▶ _Directions_:
Please quote every line of the records below verbatim, leaving the pictures out of your answer.

▶ _Data for this task_:
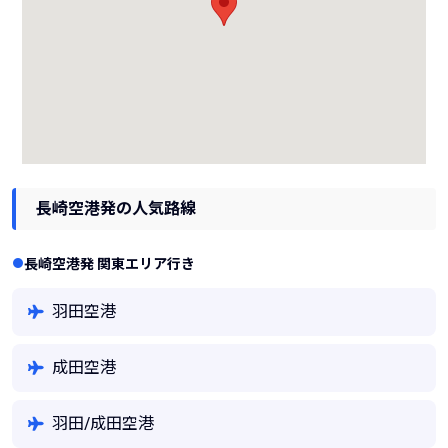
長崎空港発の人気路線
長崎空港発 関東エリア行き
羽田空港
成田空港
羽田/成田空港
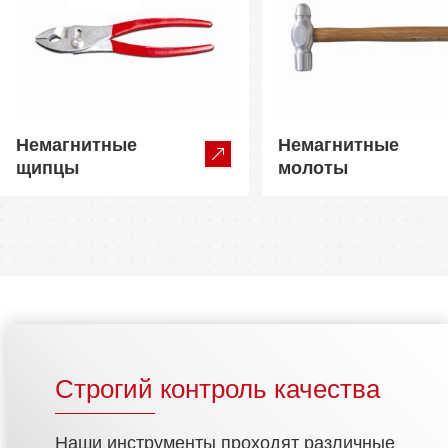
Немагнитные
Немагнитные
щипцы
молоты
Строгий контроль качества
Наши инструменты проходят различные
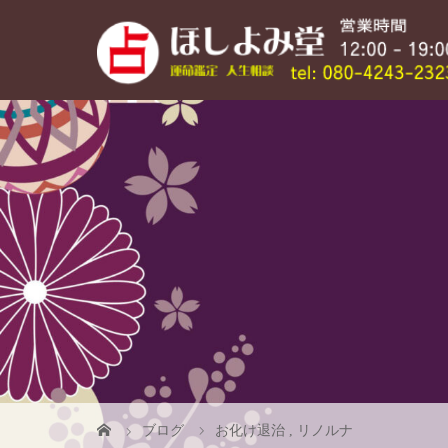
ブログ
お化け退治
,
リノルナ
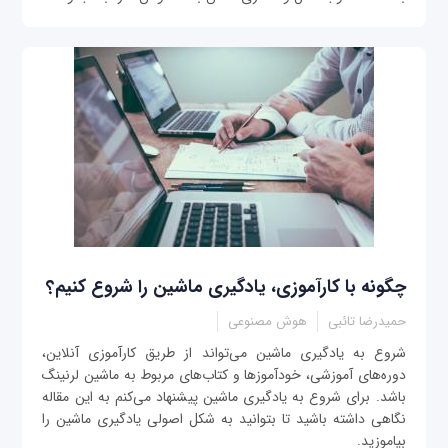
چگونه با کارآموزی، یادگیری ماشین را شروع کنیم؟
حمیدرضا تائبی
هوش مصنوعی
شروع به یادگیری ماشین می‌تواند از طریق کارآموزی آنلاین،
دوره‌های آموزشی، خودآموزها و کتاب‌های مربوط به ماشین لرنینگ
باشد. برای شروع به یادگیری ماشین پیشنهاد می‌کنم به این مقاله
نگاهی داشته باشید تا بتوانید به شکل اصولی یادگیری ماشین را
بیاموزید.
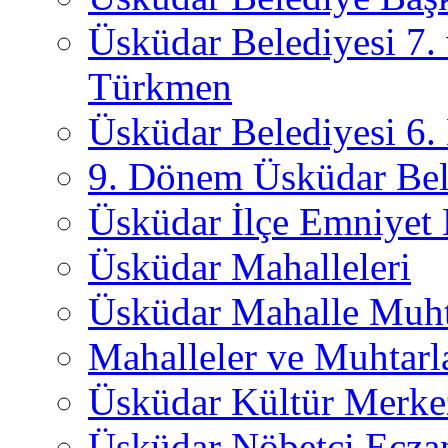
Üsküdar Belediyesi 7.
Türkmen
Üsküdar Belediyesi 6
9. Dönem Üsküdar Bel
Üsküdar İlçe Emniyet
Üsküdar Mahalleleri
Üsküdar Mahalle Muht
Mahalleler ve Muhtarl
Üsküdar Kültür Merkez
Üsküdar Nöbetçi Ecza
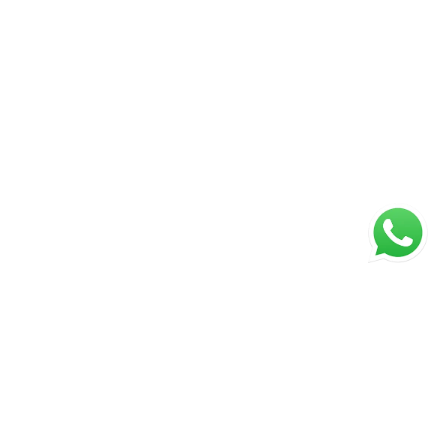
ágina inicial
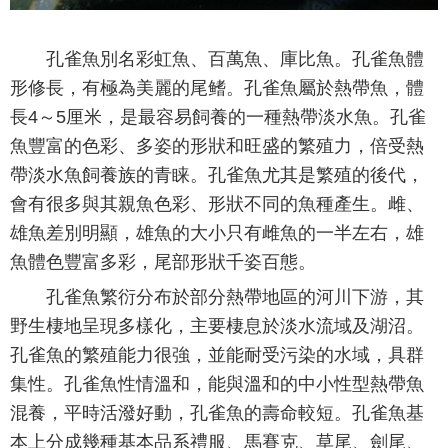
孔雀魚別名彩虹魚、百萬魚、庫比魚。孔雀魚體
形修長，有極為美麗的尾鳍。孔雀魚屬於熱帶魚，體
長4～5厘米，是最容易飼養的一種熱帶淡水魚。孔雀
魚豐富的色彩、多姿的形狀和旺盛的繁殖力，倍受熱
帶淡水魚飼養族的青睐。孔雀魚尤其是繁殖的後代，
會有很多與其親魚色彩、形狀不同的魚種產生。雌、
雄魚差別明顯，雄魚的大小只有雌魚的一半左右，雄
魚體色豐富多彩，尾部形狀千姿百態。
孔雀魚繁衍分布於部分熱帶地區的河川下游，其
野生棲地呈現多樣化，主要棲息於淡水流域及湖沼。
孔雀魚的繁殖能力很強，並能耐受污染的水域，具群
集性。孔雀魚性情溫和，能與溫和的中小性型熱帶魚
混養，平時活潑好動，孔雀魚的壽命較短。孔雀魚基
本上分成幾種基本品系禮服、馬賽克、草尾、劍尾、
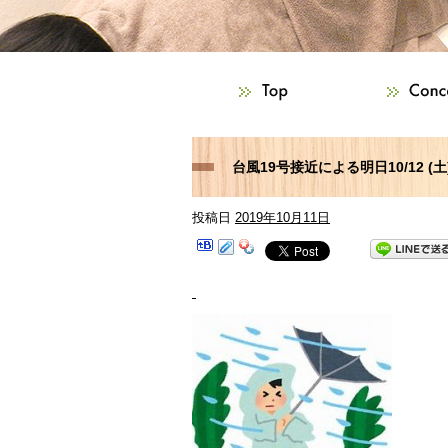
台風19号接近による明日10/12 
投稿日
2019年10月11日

▶ _Your response_:
長崎空港発の人気路線
長崎空港発 関東エリア行き
羽田空港
成田空港
羽田/成田空港
Немагнитные
Немагнитные
щипцы
молоты
Строгий контроль качества
Наши инструменты проходят различные
ブログ
お化け退治
,
リノルナ
چگونه با کارآموزی، یادگیری ماشین را شروع کنیم؟
حمیدرضا تائبی
هوش مصنوعی
شروع به یادگیری ماشین می‌تواند از طریق کارآموزی آنلاین،
دوره‌های آموزشی، خودآموزها و کتاب‌های مربوط به ماشین لرنینگ
باشد. برای شروع به یادگیری ماشین پیشنهاد می‌کنم به این مقاله
نگاهی داشته باشید تا بتوانید به شکل اصولی یادگیری ماشین را
بیاموزید.
Üsküdar Belediyesi 7.
Türkmen
Üsküdar Belediyesi 6
9. Dönem Üsküdar Bel
Üsküdar İlçe Emniyet
Üsküdar Mahalleleri
Üsküdar Mahalle Muht
Mahalleler ve Muhtarl
Üsküdar Kültür Merkez
Üsküdar Nöbetçi Ecza
ágina inicial
孔雀魚別名彩虹魚、百萬魚、庫比魚。孔雀魚體
形修長，有極為美麗的尾鳍。孔雀魚屬於熱帶魚，體
長4～5厘米，是最容易飼養的一種熱帶淡水魚。孔雀
魚豐富的色彩、多姿的形狀和旺盛的繁殖力，倍受熱
帶淡水魚飼養族的青睐。孔雀魚尤其是繁殖的後代，
會有很多與其親魚色彩、形狀不同的魚種產生。雌、
雄魚差別明顯，雄魚的大小只有雌魚的一半左右，雄
魚體色豐富多彩，尾部形狀千姿百態。
孔雀魚繁衍分布於部分熱帶地區的河川下游，其
野生棲地呈現多樣化，主要棲息於淡水流域及湖沼。
孔雀魚的繁殖能力很強，並能耐受污染的水域，具群
集性。孔雀魚性情溫和，能與溫和的中小性型熱帶魚
混養，平時活潑好動，孔雀魚的壽命較短。孔雀魚基
本上分成幾種基本品系禮服、馬賽克、草尾、劍尾、
台風19号接近による明日10/12 
投稿日
2019年10月11日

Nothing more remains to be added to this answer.